Не люблю надолго задерживаться в квартире Агнии после ее ухода. Сразу лезут в голову дебильные мысли. Например, не водит ли она сюда другого талантливого протеже в свободные от наших встреч дни. Точнее ночи. Днем Агния с потрохами принадлежит своему агентству, на раскрутку которого потратила лучшие годы своей жизни. Это еще неприятнее, чем гадать о том, в какие ночи она трахается с мужем. Я давно научился не питать иллюзий на чужой счет. Во многом благодаря Даниловой. Она до основания раскачала вбитые мне с детства нравственные установки, превратив в законченного циника, благополучно забившего на моральные нормы. Иначе я бы просто не вывез то, что происходит в моей жизни сейчас.
— Ты никогда не рассказывал, что у тебя такая большая семья.
— Про Вику ты знаешь, — сунув в рот сигарету, щелкаю зажигалкой.
— Но у тебя есть еще тринадцать братьев и сестер, — стук каблуков медленно приближается, а я непроизвольно раздражаюсь. Зачем она лезет на мою личную территорию, при этом упорно не пуская меня в свою?
— Пятнадцать детей непросто воспитать, но мои родители справились.
— Не просто справились, — остановившись, восклицает Агния. Ее взгляд прожигает мой затылок, пока я пускаю кольцами дым в открытое окно. — Я погуглила статьи, и, честно говоря, в легком в шоке. Твоя мать получила орден родительской славы, когда у нас только закрутилось. Это же повод для гордости. Почему ты ничего мне не сказал?
— Ну вот, теперь ты в курсе, что я вырос в показательно благополучной семье.
— Все не так радужно, как пишет пресса? — деликатно уточняет она, озадаченная моей реакцией.
— Все еще лучше. Не без, сложностей, конечно. Но это мелочи, небольшие шероховатости, которые случаются в каждой семье, — развеиваю ее сомнения. — У меня лучшие родители на планете. Это чистая правда.
— Это невероятно, Максим, — растроганно произносит Агния, положив ладошку на мое плечо. — То, что они сделали для чужих детей.
— Для них мы были своими, — резко отвечаю я, бросая недокуренную сигарету в треснутую вазу. — Они дали нам столько любви, заботы, поддержки и внимания, какой не получают единственные дети в семье.

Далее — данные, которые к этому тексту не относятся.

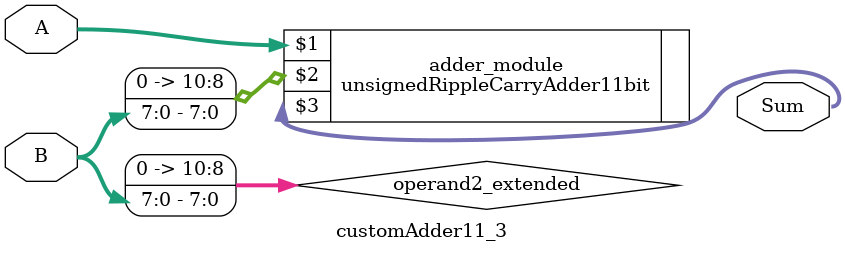
<source format=v>

module customAdder11_3(
                    input [10 : 0] A,
                    input [7 : 0] B,
                    
                    output [11 : 0] Sum
            );

    wire [10 : 0] operand2_extended;
    
    assign operand2_extended =  {3'b0, B};
    
    unsignedRippleCarryAdder11bit adder_module(
        A,
        operand2_extended,
        Sum
    );
    
endmodule
        
</source>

— Ты прав, — с горечью выдыхает она.
Ее рука безвольно соскальзывает вниз. Развернувшись, я зарываюсь пальцами в густые шелковистые волосы, и сталкивая нас лбами, смотрю в затуманенные болью глаза.
— Перестань себя винить. Ты его этим не вернешь, — отчетливо проговариваю я.
— Не смей… — она резко отстраняется, толкая меня в грудь. — Никогда! Понял меня? — срывающийся голос переходит в яростное шипение, в глазах плещется гнев.
Я ожидал подобную реакцию, но, блядь, сколько можно молчать. Мы три года делим с ней постель, и мне до чертиков опостылела роль бессловесного любовника. Не могу я равнодушно смотреть, как она сжирает себя заживо надуманным чувством вины.
— Не ты посадила шестнадцатилетнего сына на тот проклятый байк. Черт, даже не ты его купила. Если тебе так необходимо кого-то обвинить, то…
— Заткнись, — хлесткая пощечина обжигает мое лицо.
Стиснув зубы, я замолкаю. Какое-то время мы молчим, испепеляя друг друга тяжелыми взглядами. Напряжение между нами сгущается, становясь невыносимым. Густым и осязаемым. Словно сотни электрических разрядов взрываются в воздухе. Агния сдается первой. Шумно втянув воздух, тянется к моей пылающей щеке и виновато проводит по ней костяшками дрожащих пальцев.
— Прости, я не должна была…
— Не должна, — качаю головой и отвожу ее руку в сторону. — Тебе пора. Муж скоро проснется, а завтрак еще не готов.
— Матвей сегодня не ночует дома, — бесцветным тоном отвечает она. — У меня важная встреча через час, иначе я бы осталась и приготовила завтрак тебе. Еще раз прости, Максим, — она убегает прежде, чем я успеваю ее остановить.
Прежде, чем сам осознаю, что действительно хочу ее остановить.
— Блядь, — с досадой рявкаю я, когда хлопает входная дверь, и со всей дури луплю кулаком в стену.
— Явился, — фыркает Викки, моя бесячая близняшка, когда через час я заваливаюсь в наш таунхаус в закрытом коттеджном поселке. — Ты хотя бы иногда дома появляйся, а то я скоро забуду, как ты выглядишь.
— В смысле? Я вчера целый день тут торчал.
— Ага, — кивает сестра. — Не выходя из своей комнаты, а до этого две недели в Лондоне прохлаждался. Я, может быть, соскучилась!